Sample Introduction That Transitions to a Thesis
In the age of social media, we curate our own lives. A curator is a guide who controls the message. He is the custodian of his own self-image. Indeed, in the age of social media we curate our own lives, often emphasizing that which makes us look successful and desirable and concealing that which makes puts us in a less flattering light. The danger of being our own curator is that we begin to believe in our own BS. For the last two decades, I’ve curated myself as an intellectual, one who passionately engages in my three loves, reading, writing, and piano playing, but I’ve recently had an awakening in which I realized that thousands of hours lazily spent on the Internet have compromised my intellectual life rendering me somewhat of a fraud to others and myself. My awakening is partly the result of four books: So Good They Can’t Ignore You and Deep Work by Cal Newport, The Talent Code by Daniel Coyle, and Irresistible: The Rise of Addictive Technology and the Business of Keeping Us Hooked by Adam Alter. I am not alone in realizing I’ve squandered thousands of hours engaging in mindless clicking before an Internet screen. My friend, who is far more brilliant than I am, described his wasted existence in the following email:
Like you, I got lost and wasted tens of thousands of hours on the internet. I'm wondering when I reached my 10,000 hours of internet mastery? If I started regular use around 1995, and I averaged at least a few hours a day (which increased over the years to a current and embarrassing 8+/day...my job allows me to spend half or so of the eight-hour shift on the internet, then I'm on a few hours at night), I'm guessing I achieved Internet Mastery by about 2000 or so. I've probably logged 50,000 hours or so by now...which means I could have mastered five different art forms by now. What a tragic waste.

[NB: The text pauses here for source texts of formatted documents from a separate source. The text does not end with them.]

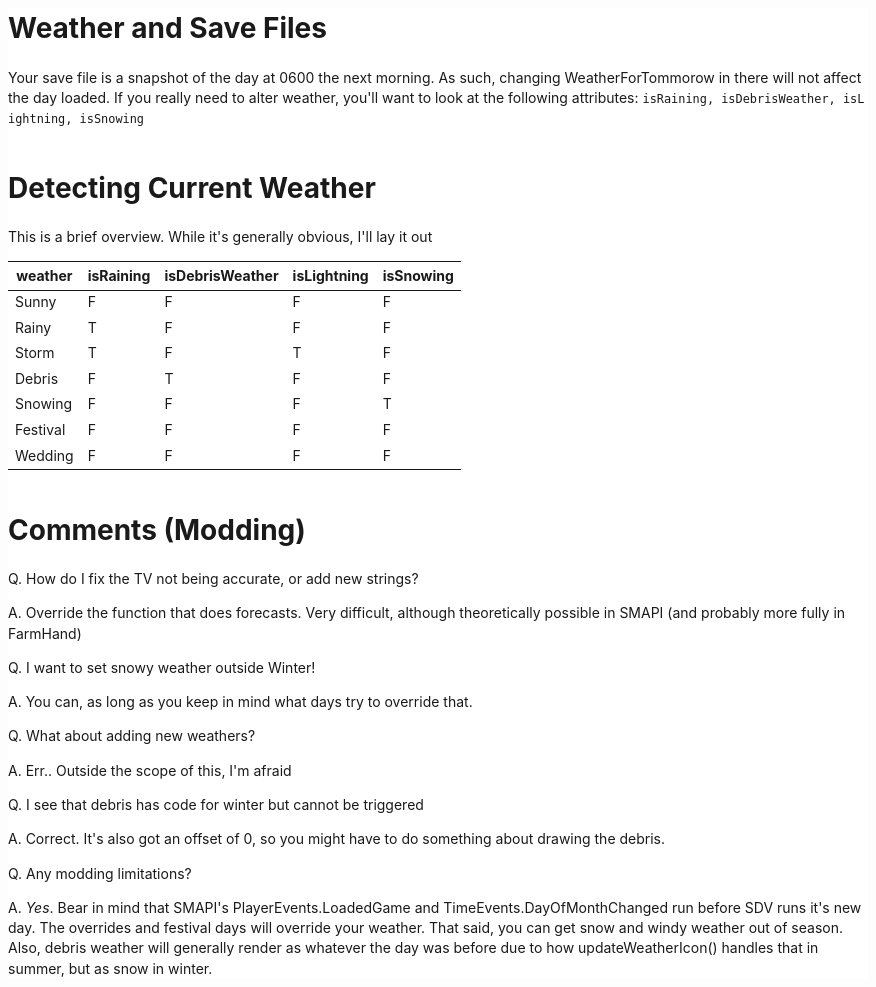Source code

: # Weather and Save Files

Your save file is a snapshot of the day at 0600 the next morning. As such, changing WeatherForTommorow in there will not affect the day loaded. If you really need to alter weather, you'll want to look at the following attributes: ```isRaining, isDebrisWeather, isLightning, isSnowing```

# Detecting Current Weather

This is a brief overview. While it's generally obvious, I'll lay it out

weather | isRaining | isDebrisWeather| isLightning| isSnowing
-------|-----------|------------|-----------|--------------
Sunny|F|F|F|F
Rainy|T|F|F|F
Storm|T|F|T|F
Debris|F|T|F|F
Snowing|F|F|F|T
Festival|F|F|F|F
Wedding|F|F|F|F

# Comments (Modding)

Q. How do I fix the TV not being accurate, or add new strings?

A. Override the function that does forecasts. Very difficult, although theoretically possible in SMAPI (and probably more fully in FarmHand)

Q. I want to set snowy weather outside Winter!

A. You can, as long as you keep in mind what days try to override that.

Q. What about adding new weathers?

A. Err.. Outside the scope of this, I'm afraid

Q. I see that debris has code for winter but cannot be triggered

A. Correct. It's also got an offset of 0, so you might have to do something about drawing the debris.

Q. Any modding limitations?

A. _Yes_. Bear in mind that SMAPI's PlayerEvents.LoadedGame and TimeEvents.DayOfMonthChanged run before SDV runs it's new day. The overrides and festival days will override your weather. That said, you can get snow and windy weather out of season. Also, debris weather will generally render as whatever the day was before due to how updateWeatherIcon() handles that in summer, but as snow in winter.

My friend and I both agreed that we’re going to drastically cut down our Internet use and devote ourselves to “deep work,” defined by Cal Newport as prolonged periods of mental discomfort resulting from giving singular concentration to one’s craft. We can only make this change because our self-curated image as “intellectuals” has proven to be a false one in the face of our wasted Internet time. Hopefully, we will change and no longer be curators of a lie.
Sadly, the Great Curator of BS Himself, the narrator of “Bartleby, the Scrivener,” is doomed to a life of stagnation and moral decrepitude because he embodies the recalcitrant characteristics of a narcissist discussed in Kristin Dombeck’s essay “Emptiness” evidenced by __________________________, ______________________________, ___________________________, and ____________________________________.
4 Questions We Must Ask About Our Introduction:
One. Is it authentic?
Two. Is it compelling and hook the reader? (sometimes we have to be personal and gut-wrenching)
Three. Is it relevant to our thesis?
Four. Does it transition to our thesis?